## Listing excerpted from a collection
────────

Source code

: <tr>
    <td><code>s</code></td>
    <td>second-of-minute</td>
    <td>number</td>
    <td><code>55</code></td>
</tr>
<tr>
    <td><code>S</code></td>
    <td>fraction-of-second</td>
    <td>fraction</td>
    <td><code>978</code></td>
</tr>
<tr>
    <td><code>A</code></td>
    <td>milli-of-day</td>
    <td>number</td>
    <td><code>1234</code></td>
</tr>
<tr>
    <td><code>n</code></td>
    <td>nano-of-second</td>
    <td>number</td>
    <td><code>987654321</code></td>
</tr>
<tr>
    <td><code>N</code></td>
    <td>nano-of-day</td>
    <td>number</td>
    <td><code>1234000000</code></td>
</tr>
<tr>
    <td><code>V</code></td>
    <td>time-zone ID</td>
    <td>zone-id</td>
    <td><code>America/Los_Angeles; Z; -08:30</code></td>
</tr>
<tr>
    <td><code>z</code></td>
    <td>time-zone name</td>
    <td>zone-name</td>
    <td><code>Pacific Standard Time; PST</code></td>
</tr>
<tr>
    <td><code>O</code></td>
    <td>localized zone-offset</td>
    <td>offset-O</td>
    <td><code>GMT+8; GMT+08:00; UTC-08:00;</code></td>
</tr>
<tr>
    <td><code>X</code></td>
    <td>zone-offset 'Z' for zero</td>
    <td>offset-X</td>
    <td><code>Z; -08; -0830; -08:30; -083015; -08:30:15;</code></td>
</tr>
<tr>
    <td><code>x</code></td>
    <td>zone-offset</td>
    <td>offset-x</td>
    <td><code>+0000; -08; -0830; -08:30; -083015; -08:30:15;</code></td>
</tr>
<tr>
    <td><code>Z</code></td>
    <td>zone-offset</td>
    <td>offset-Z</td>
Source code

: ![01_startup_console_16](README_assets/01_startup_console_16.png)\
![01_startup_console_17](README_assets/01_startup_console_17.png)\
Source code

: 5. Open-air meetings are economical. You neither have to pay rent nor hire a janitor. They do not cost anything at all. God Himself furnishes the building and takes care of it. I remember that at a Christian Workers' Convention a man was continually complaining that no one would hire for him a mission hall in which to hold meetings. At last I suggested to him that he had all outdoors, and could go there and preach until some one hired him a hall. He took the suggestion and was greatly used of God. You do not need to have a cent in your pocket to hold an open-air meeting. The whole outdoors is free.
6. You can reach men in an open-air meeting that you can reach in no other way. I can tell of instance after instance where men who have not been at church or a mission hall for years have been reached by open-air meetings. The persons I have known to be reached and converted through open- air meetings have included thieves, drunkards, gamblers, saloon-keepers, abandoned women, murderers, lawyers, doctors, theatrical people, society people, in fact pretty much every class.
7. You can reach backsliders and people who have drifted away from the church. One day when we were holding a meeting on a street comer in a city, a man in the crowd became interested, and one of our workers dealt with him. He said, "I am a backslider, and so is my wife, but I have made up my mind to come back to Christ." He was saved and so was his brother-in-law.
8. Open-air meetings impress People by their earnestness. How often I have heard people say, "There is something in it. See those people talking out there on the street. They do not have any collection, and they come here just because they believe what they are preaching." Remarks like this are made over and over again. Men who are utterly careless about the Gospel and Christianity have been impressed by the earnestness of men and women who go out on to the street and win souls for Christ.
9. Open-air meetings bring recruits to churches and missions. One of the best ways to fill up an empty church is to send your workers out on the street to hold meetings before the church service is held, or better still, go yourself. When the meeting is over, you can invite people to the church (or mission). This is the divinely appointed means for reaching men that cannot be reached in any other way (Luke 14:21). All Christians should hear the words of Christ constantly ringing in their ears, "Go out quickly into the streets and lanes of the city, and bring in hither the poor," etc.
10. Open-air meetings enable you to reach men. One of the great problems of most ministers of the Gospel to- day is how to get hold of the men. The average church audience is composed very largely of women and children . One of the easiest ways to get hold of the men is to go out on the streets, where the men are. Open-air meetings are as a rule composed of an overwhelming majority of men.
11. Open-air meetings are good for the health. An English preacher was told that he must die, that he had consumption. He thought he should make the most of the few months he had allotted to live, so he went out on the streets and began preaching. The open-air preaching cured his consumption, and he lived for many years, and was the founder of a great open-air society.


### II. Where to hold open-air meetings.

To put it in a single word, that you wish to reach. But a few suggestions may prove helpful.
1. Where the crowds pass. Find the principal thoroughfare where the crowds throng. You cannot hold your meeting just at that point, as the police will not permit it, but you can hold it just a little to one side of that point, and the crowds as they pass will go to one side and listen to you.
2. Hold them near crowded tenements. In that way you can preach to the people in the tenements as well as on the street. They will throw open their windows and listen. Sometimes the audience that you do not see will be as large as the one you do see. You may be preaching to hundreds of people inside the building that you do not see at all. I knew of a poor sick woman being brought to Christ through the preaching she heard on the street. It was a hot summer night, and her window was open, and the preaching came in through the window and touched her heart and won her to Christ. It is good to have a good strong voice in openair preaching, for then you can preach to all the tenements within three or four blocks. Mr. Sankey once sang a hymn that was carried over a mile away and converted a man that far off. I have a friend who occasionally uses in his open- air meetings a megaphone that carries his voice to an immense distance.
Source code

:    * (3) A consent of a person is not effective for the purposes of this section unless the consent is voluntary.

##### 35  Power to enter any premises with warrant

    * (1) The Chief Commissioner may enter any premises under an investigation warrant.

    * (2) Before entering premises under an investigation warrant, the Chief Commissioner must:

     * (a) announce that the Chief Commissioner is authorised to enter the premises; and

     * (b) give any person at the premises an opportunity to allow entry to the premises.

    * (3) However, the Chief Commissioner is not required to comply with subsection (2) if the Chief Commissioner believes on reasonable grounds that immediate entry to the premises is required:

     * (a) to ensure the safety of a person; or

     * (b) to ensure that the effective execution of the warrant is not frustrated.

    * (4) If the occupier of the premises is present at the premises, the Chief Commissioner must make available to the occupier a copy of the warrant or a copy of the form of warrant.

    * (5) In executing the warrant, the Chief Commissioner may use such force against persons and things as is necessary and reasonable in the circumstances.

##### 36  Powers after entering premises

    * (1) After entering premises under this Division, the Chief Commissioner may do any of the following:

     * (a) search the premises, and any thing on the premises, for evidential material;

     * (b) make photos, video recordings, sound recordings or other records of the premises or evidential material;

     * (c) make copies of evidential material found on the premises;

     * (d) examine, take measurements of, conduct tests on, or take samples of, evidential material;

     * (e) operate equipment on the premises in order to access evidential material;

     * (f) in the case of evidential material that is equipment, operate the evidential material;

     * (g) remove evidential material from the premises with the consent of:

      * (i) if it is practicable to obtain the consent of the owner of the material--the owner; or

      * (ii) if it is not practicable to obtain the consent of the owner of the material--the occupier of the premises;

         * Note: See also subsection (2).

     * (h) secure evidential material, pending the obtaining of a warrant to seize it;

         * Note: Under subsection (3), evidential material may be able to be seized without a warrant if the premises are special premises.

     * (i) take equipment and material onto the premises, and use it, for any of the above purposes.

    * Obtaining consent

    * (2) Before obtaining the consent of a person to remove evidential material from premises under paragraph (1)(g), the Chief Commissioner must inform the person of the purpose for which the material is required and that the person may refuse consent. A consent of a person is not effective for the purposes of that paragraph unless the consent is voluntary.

────────

## Exercise prompt
Write out every line of the listing above, keeping each character and line break the same.

## Problem solution
Source code

: <tr>
    <td><code>s</code></td>
    <td>second-of-minute</td>
    <td>number</td>
    <td><code>55</code></td>
</tr>
<tr>
    <td><code>S</code></td>
    <td>fraction-of-second</td>
    <td>fraction</td>
    <td><code>978</code></td>
</tr>
<tr>
    <td><code>A</code></td>
    <td>milli-of-day</td>
    <td>number</td>
    <td><code>1234</code></td>
</tr>
<tr>
    <td><code>n</code></td>
    <td>nano-of-second</td>
    <td>number</td>
    <td><code>987654321</code></td>
</tr>
<tr>
    <td><code>N</code></td>
    <td>nano-of-day</td>
    <td>number</td>
    <td><code>1234000000</code></td>
</tr>
<tr>
    <td><code>V</code></td>
    <td>time-zone ID</td>
    <td>zone-id</td>
    <td><code>America/Los_Angeles; Z; -08:30</code></td>
</tr>
<tr>
    <td><code>z</code></td>
    <td>time-zone name</td>
    <td>zone-name</td>
    <td><code>Pacific Standard Time; PST</code></td>
</tr>
<tr>
    <td><code>O</code></td>
    <td>localized zone-offset</td>
    <td>offset-O</td>
    <td><code>GMT+8; GMT+08:00; UTC-08:00;</code></td>
</tr>
<tr>
    <td><code>X</code></td>
    <td>zone-offset 'Z' for zero</td>
    <td>offset-X</td>
    <td><code>Z; -08; -0830; -08:30; -083015; -08:30:15;</code></td>
</tr>
<tr>
    <td><code>x</code></td>
    <td>zone-offset</td>
    <td>offset-x</td>
    <td><code>+0000; -08; -0830; -08:30; -083015; -08:30:15;</code></td>
</tr>
<tr>
    <td><code>Z</code></td>
    <td>zone-offset</td>
    <td>offset-Z</td>
Source code

: ![01_startup_console_16](README_assets/01_startup_console_16.png)\
![01_startup_console_17](README_assets/01_startup_console_17.png)\
Source code

: 5. Open-air meetings are economical. You neither have to pay rent nor hire a janitor. They do not cost anything at all. God Himself furnishes the building and takes care of it. I remember that at a Christian Workers' Convention a man was continually complaining that no one would hire for him a mission hall in which to hold meetings. At last I suggested to him that he had all outdoors, and could go there and preach until some one hired him a hall. He took the suggestion and was greatly used of God. You do not need to have a cent in your pocket to hold an open-air meeting. The whole outdoors is free.
6. You can reach men in an open-air meeting that you can reach in no other way. I can tell of instance after instance where men who have not been at church or a mission hall for years have been reached by open-air meetings. The persons I have known to be reached and converted through open- air meetings have included thieves, drunkards, gamblers, saloon-keepers, abandoned women, murderers, lawyers, doctors, theatrical people, society people, in fact pretty much every class.
7. You can reach backsliders and people who have drifted away from the church. One day when we were holding a meeting on a street comer in a city, a man in the crowd became interested, and one of our workers dealt with him. He said, "I am a backslider, and so is my wife, but I have made up my mind to come back to Christ." He was saved and so was his brother-in-law.
8. Open-air meetings impress People by their earnestness. How often I have heard people say, "There is something in it. See those people talking out there on the street. They do not have any collection, and they come here just because they believe what they are preaching." Remarks like this are made over and over again. Men who are utterly careless about the Gospel and Christianity have been impressed by the earnestness of men and women who go out on to the street and win souls for Christ.
9. Open-air meetings bring recruits to churches and missions. One of the best ways to fill up an empty church is to send your workers out on the street to hold meetings before the church service is held, or better still, go yourself. When the meeting is over, you can invite people to the church (or mission). This is the divinely appointed means for reaching men that cannot be reached in any other way (Luke 14:21). All Christians should hear the words of Christ constantly ringing in their ears, "Go out quickly into the streets and lanes of the city, and bring in hither the poor," etc.
10. Open-air meetings enable you to reach men. One of the great problems of most ministers of the Gospel to- day is how to get hold of the men. The average church audience is composed very largely of women and children . One of the easiest ways to get hold of the men is to go out on the streets, where the men are. Open-air meetings are as a rule composed of an overwhelming majority of men.
11. Open-air meetings are good for the health. An English preacher was told that he must die, that he had consumption. He thought he should make the most of the few months he had allotted to live, so he went out on the streets and began preaching. The open-air preaching cured his consumption, and he lived for many years, and was the founder of a great open-air society.


### II. Where to hold open-air meetings.

To put it in a single word, that you wish to reach. But a few suggestions may prove helpful.
1. Where the crowds pass. Find the principal thoroughfare where the crowds throng. You cannot hold your meeting just at that point, as the police will not permit it, but you can hold it just a little to one side of that point, and the crowds as they pass will go to one side and listen to you.
2. Hold them near crowded tenements. In that way you can preach to the people in the tenements as well as on the street. They will throw open their windows and listen. Sometimes the audience that you do not see will be as large as the one you do see. You may be preaching to hundreds of people inside the building that you do not see at all. I knew of a poor sick woman being brought to Christ through the preaching she heard on the street. It was a hot summer night, and her window was open, and the preaching came in through the window and touched her heart and won her to Christ. It is good to have a good strong voice in openair preaching, for then you can preach to all the tenements within three or four blocks. Mr. Sankey once sang a hymn that was carried over a mile away and converted a man that far off. I have a friend who occasionally uses in his open- air meetings a megaphone that carries his voice to an immense distance.
Source code

:    * (3) A consent of a person is not effective for the purposes of this section unless the consent is voluntary.

##### 35  Power to enter any premises with warrant

    * (1) The Chief Commissioner may enter any premises under an investigation warrant.

    * (2) Before entering premises under an investigation warrant, the Chief Commissioner must:

     * (a) announce that the Chief Commissioner is authorised to enter the premises; and

     * (b) give any person at the premises an opportunity to allow entry to the premises.

    * (3) However, the Chief Commissioner is not required to comply with subsection (2) if the Chief Commissioner believes on reasonable grounds that immediate entry to the premises is required:

     * (a) to ensure the safety of a person; or

     * (b) to ensure that the effective execution of the warrant is not frustrated.

    * (4) If the occupier of the premises is present at the premises, the Chief Commissioner must make available to the occupier a copy of the warrant or a copy of the form of warrant.

    * (5) In executing the warrant, the Chief Commissioner may use such force against persons and things as is necessary and reasonable in the circumstances.

##### 36  Powers after entering premises

    * (1) After entering premises under this Division, the Chief Commissioner may do any of the following:

     * (a) search the premises, and any thing on the premises, for evidential material;

     * (b) make photos, video recordings, sound recordings or other records of the premises or evidential material;

     * (c) make copies of evidential material found on the premises;

     * (d) examine, take measurements of, conduct tests on, or take samples of, evidential material;

     * (e) operate equipment on the premises in order to access evidential material;

     * (f) in the case of evidential material that is equipment, operate the evidential material;

     * (g) remove evidential material from the premises with the consent of:

      * (i) if it is practicable to obtain the consent of the owner of the material--the owner; or

      * (ii) if it is not practicable to obtain the consent of the owner of the material--the occupier of the premises;

         * Note: See also subsection (2).

     * (h) secure evidential material, pending the obtaining of a warrant to seize it;

         * Note: Under subsection (3), evidential material may be able to be seized without a warrant if the premises are special premises.

     * (i) take equipment and material onto the premises, and use it, for any of the above purposes.

    * Obtaining consent

    * (2) Before obtaining the consent of a person to remove evidential material from premises under paragraph (1)(g), the Chief Commissioner must inform the person of the purpose for which the material is required and that the person may refuse consent. A consent of a person is not effective for the purposes of that paragraph unless the consent is voluntary.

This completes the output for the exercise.